### Documento de origem
--*--

Imagine uma dor numa qualquer articulação com edema e limitação do movimento. Muitos de nós, quer por acidente ou por traumatismo, tivemos essa experiência. Agora, imagine multiplicar isso por 10, 20 ou 30 articulações, com dores e limitação durante semanas ou meses. Imagine que isso se iria prolongar ao longo de toda a sua vida. Que impactos provocaria? Como cuidaria dos filhos? Como manteria uma vida profissional ou social minimamente ativa?

Devemos pensar que o pico da prevalência da doença é por volta do 40 a 55 anos, mas com muitas pessoas a iniciar a doença muito antes disso, e que tal faixa etária é também o pico da nossa atividade laboral e social e que esta doença pode ter um impacto significativo na vida e no futuro das pessoas que são afetadas por ela.

Diagnóstico precoce faz a diferença

Não sabemos muito relativamente às causas da doença e porque aparece nalgumas pessoas e não noutras, mas do que sabemos, a genética e o consumo de tabaco são causas importantes de se vir a desenvolver a doença. E se a genética não controlamos, já o consumo de tabaco depende da nossa escolha pessoal.

--*--

### Listagem de dados

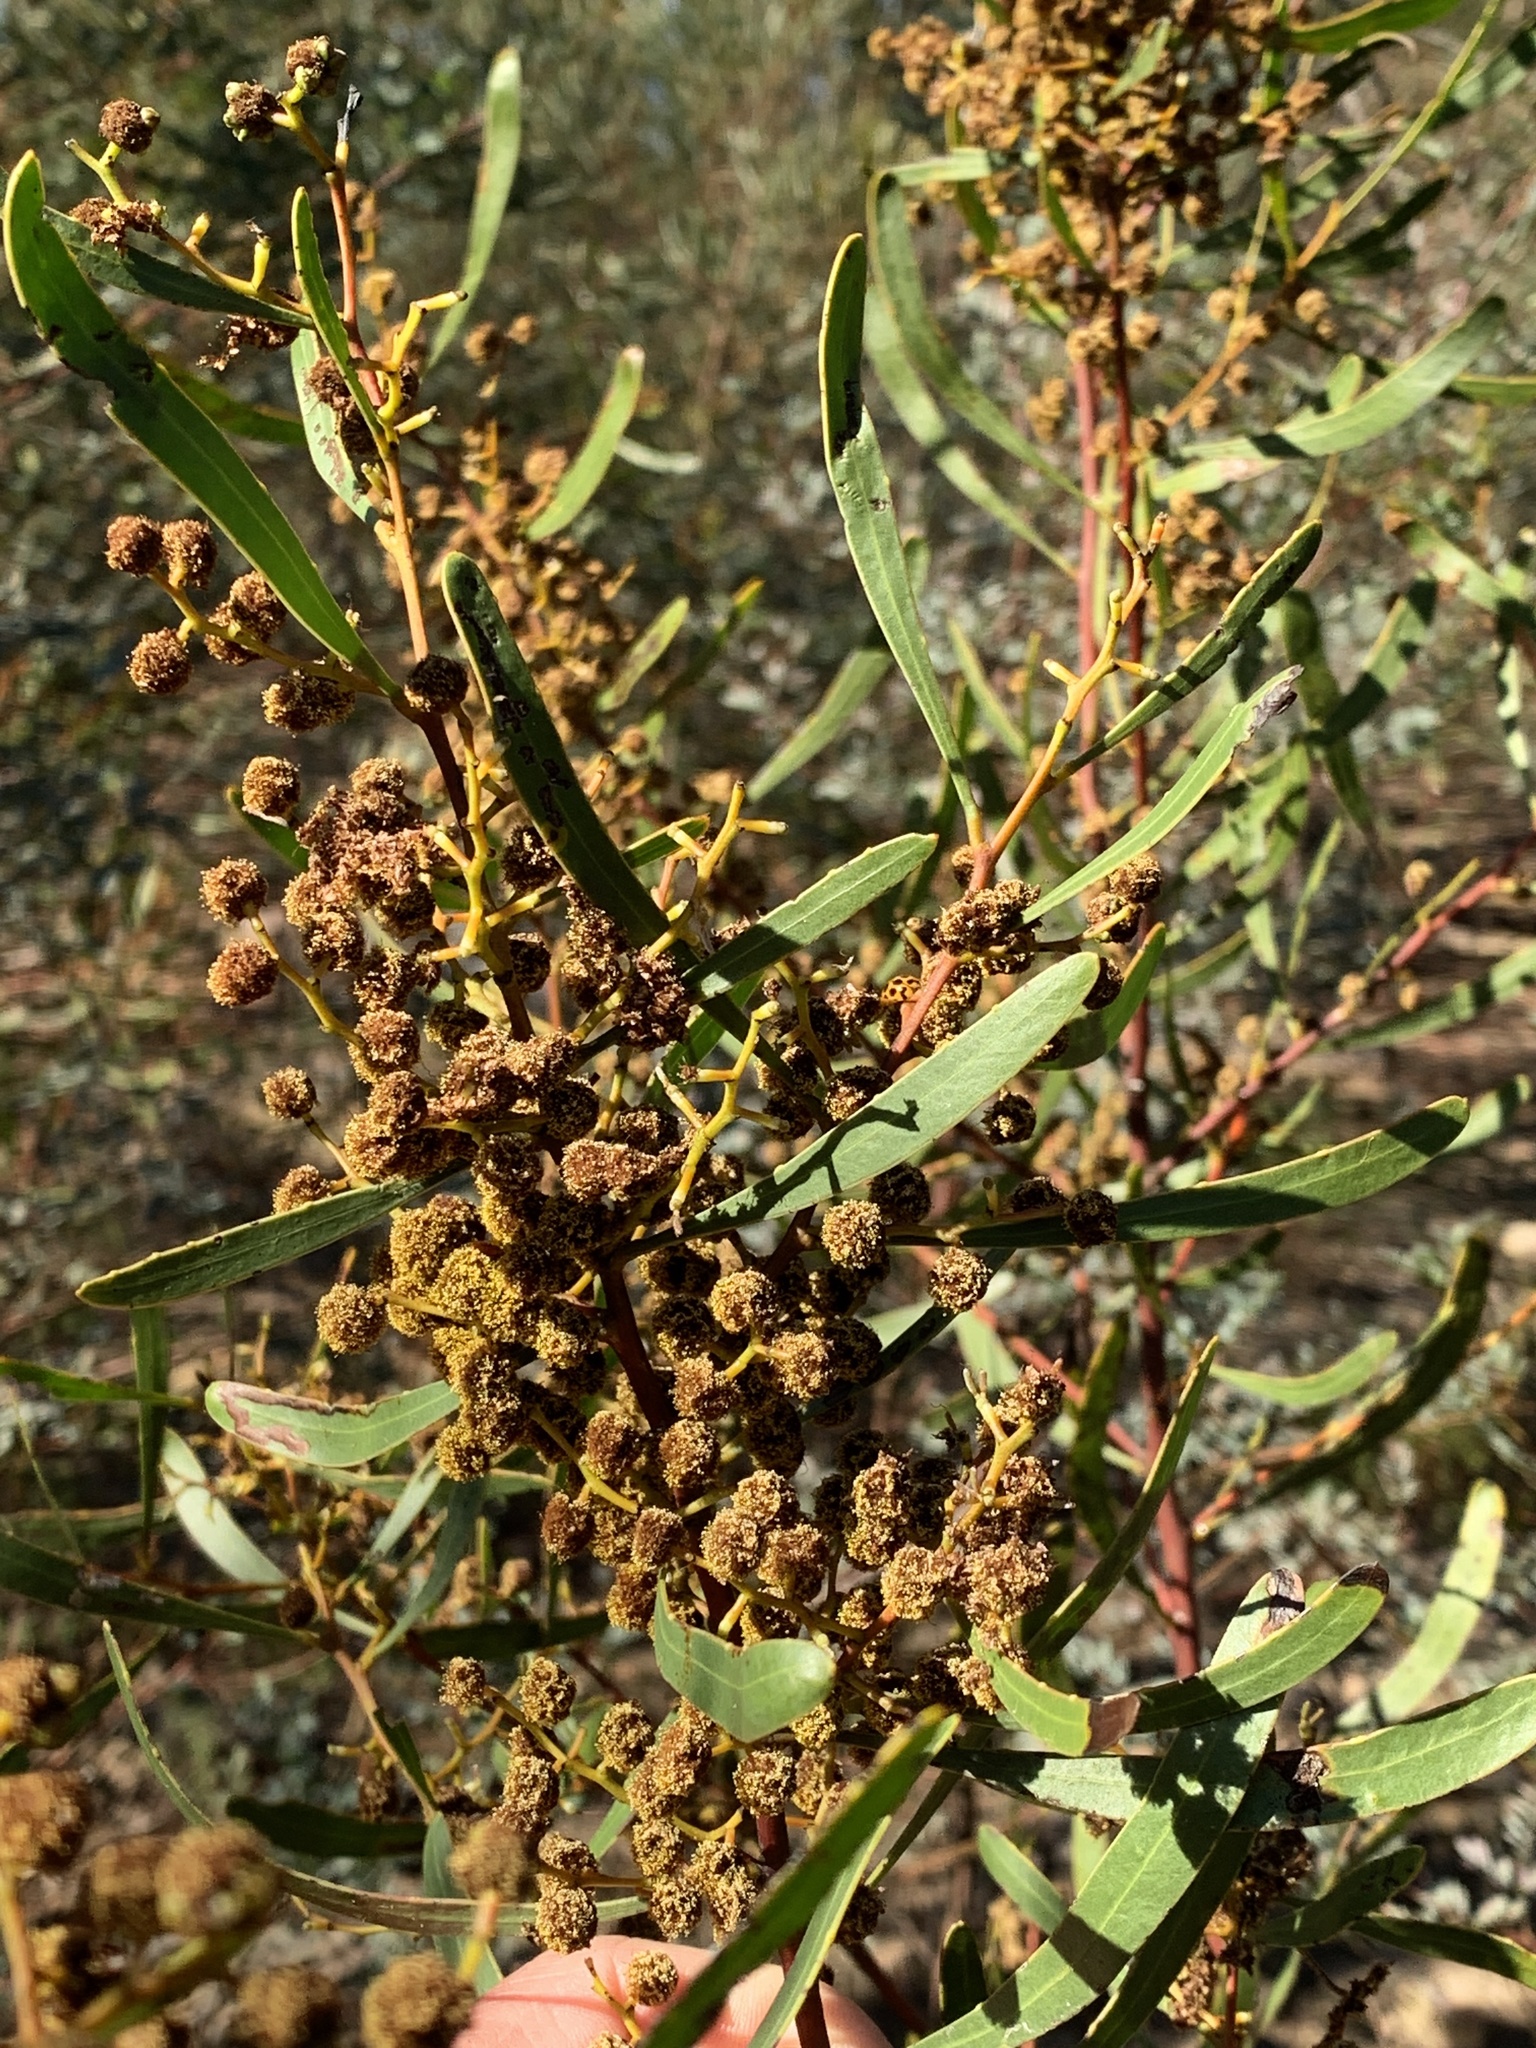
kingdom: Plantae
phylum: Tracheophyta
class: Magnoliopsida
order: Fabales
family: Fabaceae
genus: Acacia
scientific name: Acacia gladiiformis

--*--

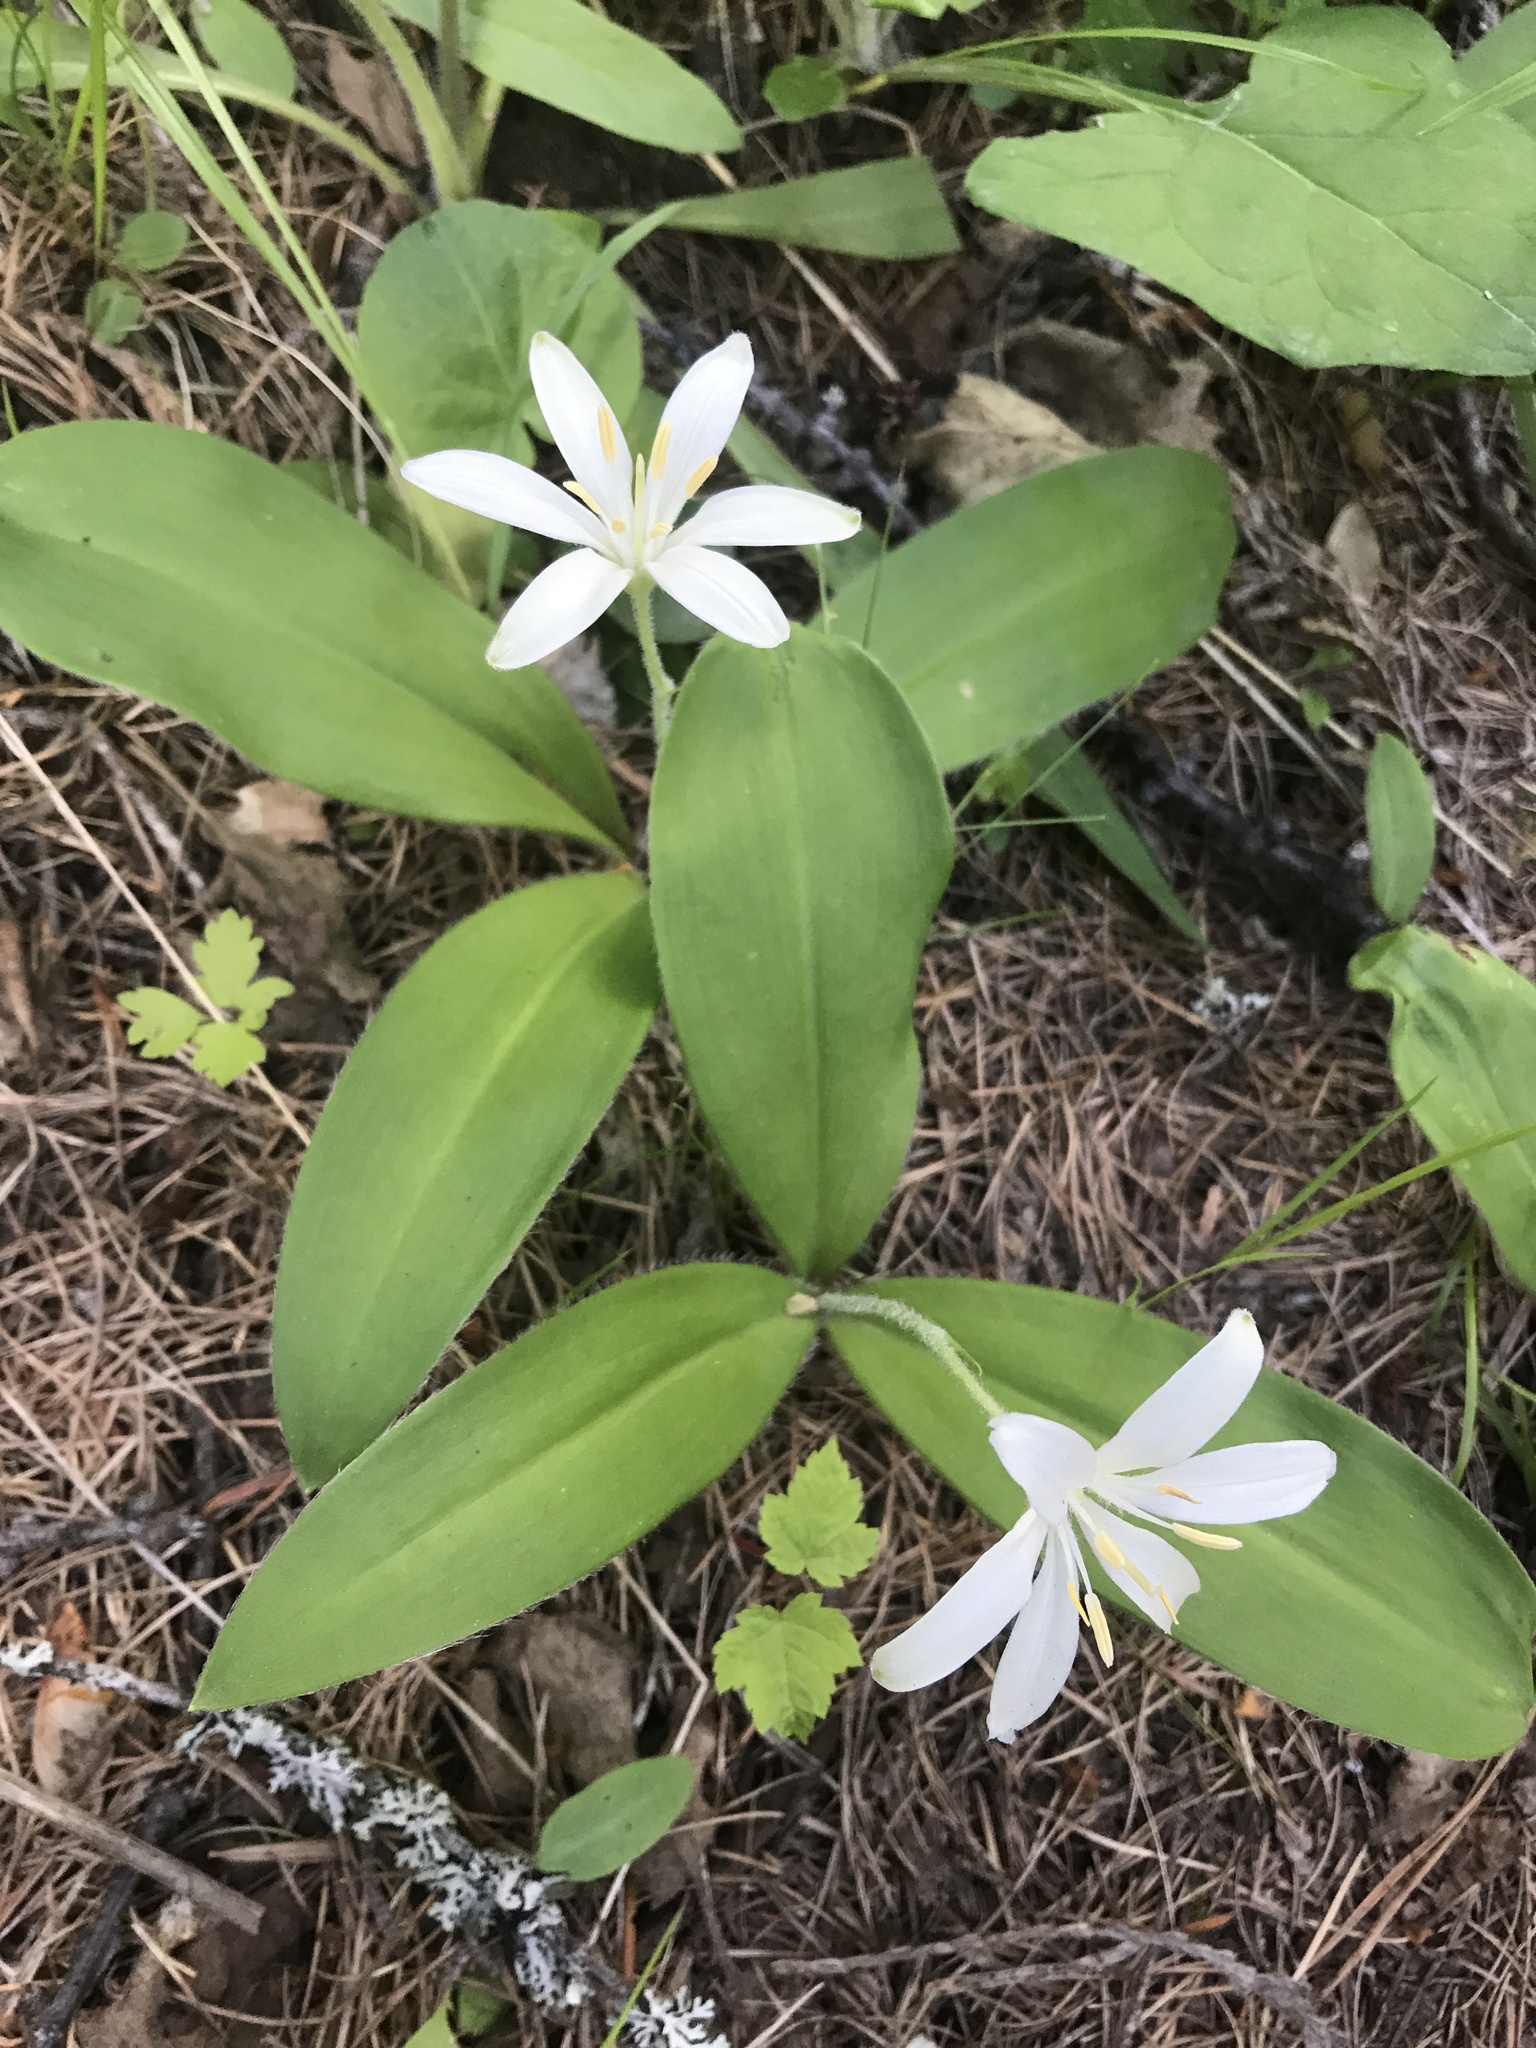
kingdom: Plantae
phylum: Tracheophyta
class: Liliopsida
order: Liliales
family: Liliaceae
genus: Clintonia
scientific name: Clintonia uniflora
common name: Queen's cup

--*--

### Tarefa proposta 1
Transcreva do documento de origem tudo o que vai desde "Imagine uma dor" até "afetadas por ela.".
### Tarefa proposta 2
Segundo o documento de origem, por volta de que idades se situa o pico da prevalência da doença?
As entradas não têm qualquer papel neste exercício.

### Resolução 1
Imagine uma dor numa qualquer articulação com edema e limitação do movimento. Muitos de nós, quer por acidente ou por traumatismo, tivemos essa experiência. Agora, imagine multiplicar isso por 10, 20 ou 30 articulações, com dores e limitação durante semanas ou meses. Imagine que isso se iria prolongar ao longo de toda a sua vida. Que impactos provocaria? Como cuidaria dos filhos? Como manteria uma vida profissional ou social minimamente ativa?

Devemos pensar que o pico da prevalência da doença é por volta do 40 a 55 anos, mas com muitas pessoas a iniciar a doença muito antes disso, e que tal faixa etária é também o pico da nossa atividade laboral e social e que esta doença pode ter um impacto significativo na vida e no futuro das pessoas que são afetadas por ela.

### Resolução 2
Por volta dos 40 a 55 anos.